Chart interpretation exercises:
------------------------------------

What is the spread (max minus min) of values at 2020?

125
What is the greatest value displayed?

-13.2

------------------------------------

## DESCRIPTION OF THE TASK
Update all of the lines above so that "greatest" becomes "largest", keeping everything else the same.

## EXERCISE RESPONSE
What is the spread (max minus min) of values at 2020?

125
What is the largest value displayed?

-13.2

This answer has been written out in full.